Después de este golpe y de mi larga y rabiosa mirada, me dio las coliflores y me ordenó llevárselas a mis tías, y que ni se me ocurriera volver antes de las siete. Cuando regresé los conejos ya estaban muertos y pelados; habían limpiado la sangre y es­taba todo listo, como generalmente se hace para que los chicos no vean nada malo, lo cual es precisa­mente lo que los chicos quieren ver. Conservé este rencor hacia mi padre bastante tiempo, hasta que luego lo olvidé, pero desde entonces y hasta mucho después se me ocurrió, y ahora más que nunca, y de­bo decir que me sorprende mucho, que en esa oca­sión mi padre no me dijo qué tipo perverso era yo.

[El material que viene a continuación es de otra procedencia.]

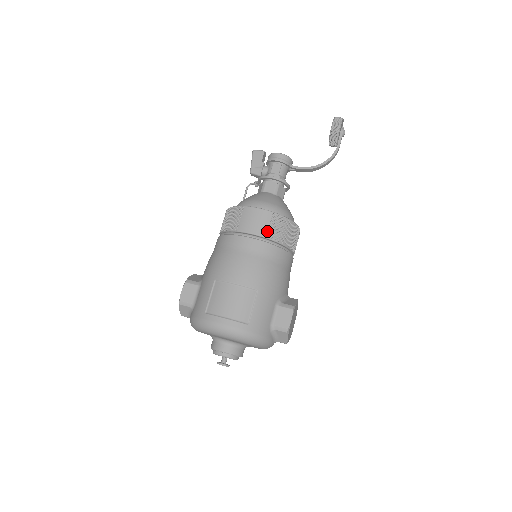
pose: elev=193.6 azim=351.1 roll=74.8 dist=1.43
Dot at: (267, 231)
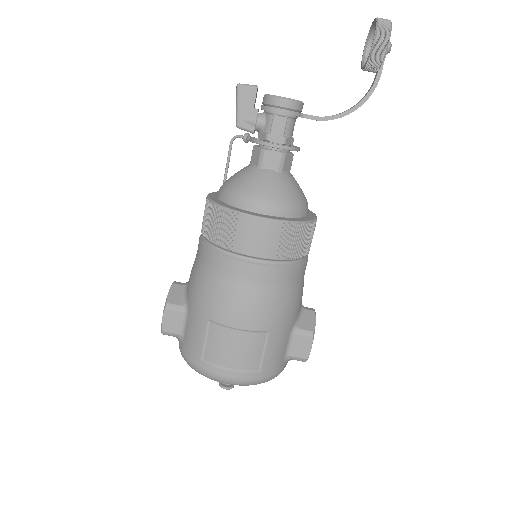
Dot at: (276, 250)
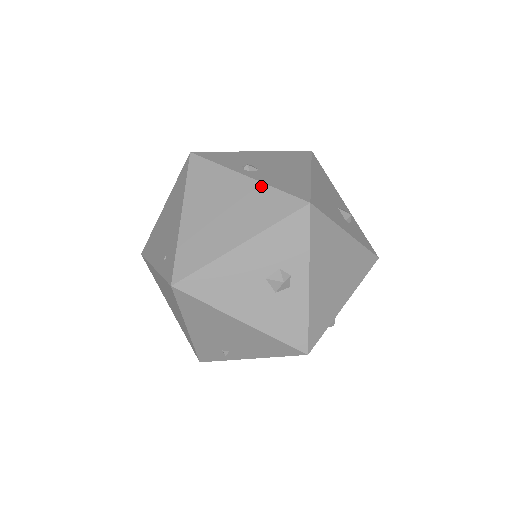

Pero no es muy divertido ser de otra manera. Afortunadamente, enseguida después de Navidad se instaló una especie de primavera, con aire tibio, que nos permitió salir como siempre. Pronto olvidé todo lo que mi padre había sostenido que era bueno. Hoy puedo verlo en sus ojos cada vez que lo miro: allí está esa duda plenamente justificada acerca de mí, mezclada con la emoción oscura, cálida, misericor­diosa, que no puede evitar de sentir.